----- MATERIAL TO PROCESS
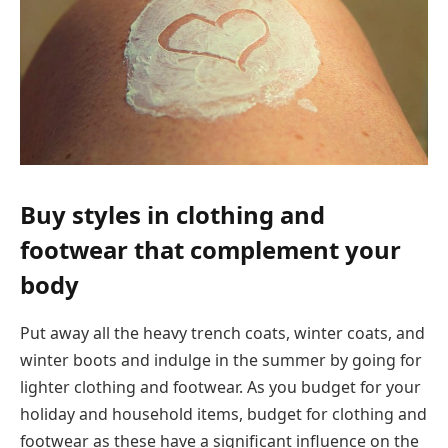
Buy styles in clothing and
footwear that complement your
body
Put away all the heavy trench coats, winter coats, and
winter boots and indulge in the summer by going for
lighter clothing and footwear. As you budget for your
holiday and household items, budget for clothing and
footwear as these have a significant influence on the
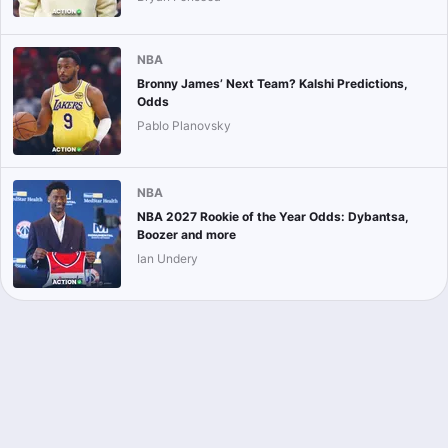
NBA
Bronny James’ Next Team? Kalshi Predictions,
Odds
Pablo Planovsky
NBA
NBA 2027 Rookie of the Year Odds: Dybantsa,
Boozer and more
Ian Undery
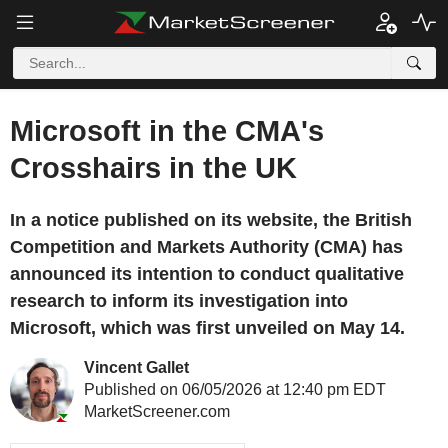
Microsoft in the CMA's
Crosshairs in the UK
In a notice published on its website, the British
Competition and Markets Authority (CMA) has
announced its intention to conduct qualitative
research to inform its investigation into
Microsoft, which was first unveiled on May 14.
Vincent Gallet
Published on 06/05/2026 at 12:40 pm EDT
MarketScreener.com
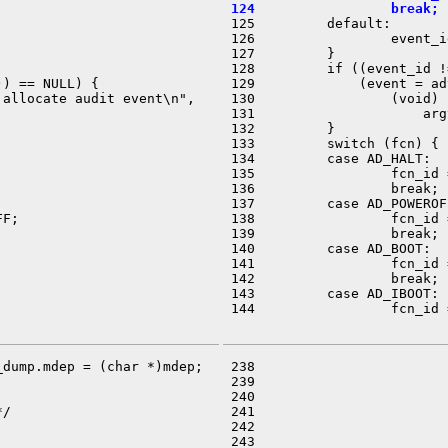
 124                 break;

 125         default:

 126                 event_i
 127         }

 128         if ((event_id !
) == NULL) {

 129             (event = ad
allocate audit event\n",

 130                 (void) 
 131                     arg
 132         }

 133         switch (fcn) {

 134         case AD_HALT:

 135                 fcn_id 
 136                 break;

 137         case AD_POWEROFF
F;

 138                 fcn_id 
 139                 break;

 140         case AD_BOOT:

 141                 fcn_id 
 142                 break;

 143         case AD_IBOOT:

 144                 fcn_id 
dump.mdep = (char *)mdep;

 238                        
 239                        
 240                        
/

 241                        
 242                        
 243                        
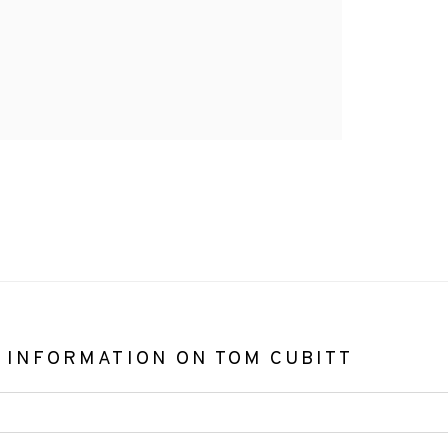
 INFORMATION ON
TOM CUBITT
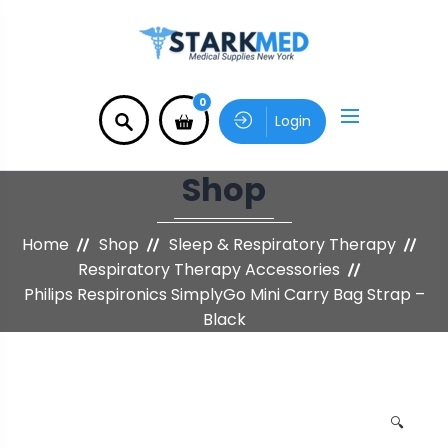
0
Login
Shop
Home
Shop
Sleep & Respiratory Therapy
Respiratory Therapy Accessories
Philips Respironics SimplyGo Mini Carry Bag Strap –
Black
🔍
----------
### EXERCISE INSTRUCTIONS
Give back the whole listing as it stands, minus its pictures.

### EXERCISE OUTPUT
Buy styles in clothing and
footwear that complement your
body
Put away all the heavy trench coats, winter coats, and
winter boots and indulge in the summer by going for
lighter clothing and footwear. As you budget for your
holiday and household items, budget for clothing and
footwear as these have a significant influence on the
NBA
Bronny James’ Next Team? Kalshi Predictions,
Odds
Pablo Planovsky
NBA
NBA 2027 Rookie of the Year Odds: Dybantsa,
Boozer and more
Ian Undery
Microsoft in the CMA's
Crosshairs in the UK
In a notice published on its website, the British
Competition and Markets Authority (CMA) has
announced its intention to conduct qualitative
research to inform its investigation into
Microsoft, which was first unveiled on May 14.
Vincent Gallet
Published on 06/05/2026 at 12:40 pm EDT
MarketScreener.com
 124                 break;

 125         default:

 126                 event_i
 127         }

 128         if ((event_id !
) == NULL) {

 129             (event = ad
allocate audit event\n",

 130                 (void) 
 131                     arg
 132         }

 133         switch (fcn) {

 134         case AD_HALT:

 135                 fcn_id 
 136                 break;

 137         case AD_POWEROFF
F;

 138                 fcn_id 
 139                 break;

 140         case AD_BOOT:

 141                 fcn_id 
 142                 break;

 143         case AD_IBOOT:

 144                 fcn_id 
dump.mdep = (char *)mdep;

 238                        
 239                        
 240                        
/

 241                        
 242                        
 243                        
 INFORMATION ON
TOM CUBITT
0
Login
Shop
Home
Shop
Sleep & Respiratory Therapy
Respiratory Therapy Accessories
Philips Respironics SimplyGo Mini Carry Bag Strap –
Black
🔍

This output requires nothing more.